YOUR TASK: Print the line containing "o_q0 <= i_d;" and each line after it to the end of the material below. Print nothing else.

SOURCE RECORDS:
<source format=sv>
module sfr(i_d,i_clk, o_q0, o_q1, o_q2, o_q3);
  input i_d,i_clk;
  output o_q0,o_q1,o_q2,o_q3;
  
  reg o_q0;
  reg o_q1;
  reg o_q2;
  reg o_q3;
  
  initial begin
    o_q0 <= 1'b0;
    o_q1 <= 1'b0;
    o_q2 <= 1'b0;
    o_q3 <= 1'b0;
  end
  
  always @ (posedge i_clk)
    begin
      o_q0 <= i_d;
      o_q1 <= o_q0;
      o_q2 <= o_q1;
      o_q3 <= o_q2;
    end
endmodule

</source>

SOLUTION TO THE PROBLEM:
      o_q0 <= i_d;
      o_q1 <= o_q0;
      o_q2 <= o_q1;
      o_q3 <= o_q2;
    end
endmodule

</source>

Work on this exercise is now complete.